Required action: If a record below holds a picture, leave the picture out and copy the rest exactly.

►

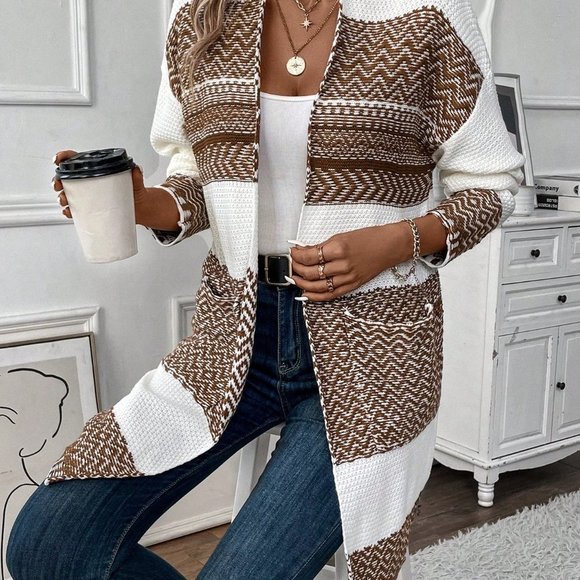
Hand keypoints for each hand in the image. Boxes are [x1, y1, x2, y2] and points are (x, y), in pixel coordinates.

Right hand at [53, 150, 147, 220]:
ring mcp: (89, 196)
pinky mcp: (91, 209)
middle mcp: (90, 182)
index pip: (76, 159)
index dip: (64, 157)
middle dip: (57, 181)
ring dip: (62, 197)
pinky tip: (69, 212)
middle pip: (66, 178)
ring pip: (68, 194)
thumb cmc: (135, 192)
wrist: (140, 209)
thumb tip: (136, 169)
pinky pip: (75, 210)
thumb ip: (137, 175)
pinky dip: (69, 211)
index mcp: (97, 170)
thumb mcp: (136, 183)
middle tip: (58, 186)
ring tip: (64, 201)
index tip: (58, 160)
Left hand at [288, 223, 412, 301]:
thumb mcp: (341, 236)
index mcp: (338, 248)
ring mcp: (347, 277)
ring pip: (317, 286)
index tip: (292, 252)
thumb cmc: (367, 237)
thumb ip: (322, 246)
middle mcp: (342, 265)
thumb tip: (303, 251)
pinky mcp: (352, 285)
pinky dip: (315, 296)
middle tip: (290, 265)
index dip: (296, 255)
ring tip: (294, 279)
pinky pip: (330, 295)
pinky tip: (305, 294)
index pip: (309, 256)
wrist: (390, 246)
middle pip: (310, 272)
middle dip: (296, 269)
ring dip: (302, 283)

◄

Output:
Hand keypoints for each hand in the image. Boxes are [x1, y1, x2, y2] and points are (x, y), in pixel coordinates.

Right hand at [53, 150, 147, 220]:
ring mcp: (89, 196)
pinky mcp: (91, 209)
middle mcp: (90, 182)
index pip: (76, 159)
index dip: (64, 157)
middle dip: (57, 181)
ring dip: (62, 197)
pinky tip: (69, 212)
middle pip: (66, 178)
ring pip: (68, 194)
thumb cmc: (135, 192)
wrist: (140, 209)
thumb tip: (136, 169)
pinky pip: (75, 210)
thumb ip: (137, 175)
pinky dip: (69, 211)
index mcp: (97, 170)
thumb mcp: (136, 183)
middle tip: (58, 186)
ring tip: (64, 201)
index tip: (58, 160)
Left hand at [288, 223, 412, 301]:
thumb mcp: (341, 236)
index mcp: (338, 248)
ring mcp: (347, 277)
ring pip: (317, 286)
index tip: (292, 252)
thumb cmc: (367, 237)
thumb ip: (322, 246)
middle mcp: (342, 265)
thumb tip: (303, 251)
pinky mcp: (352, 285)
pinky dip: (315, 296)
middle tip: (290, 265)
index dip: (296, 255)
ring tip: (294, 279)
pinky pip: (330, 295)
pinky tip: (305, 294)
index pip: (309, 256)
wrist: (390, 246)
middle pip: (310, 272)
middle dip: (296, 269)
ring dip: (302, 283)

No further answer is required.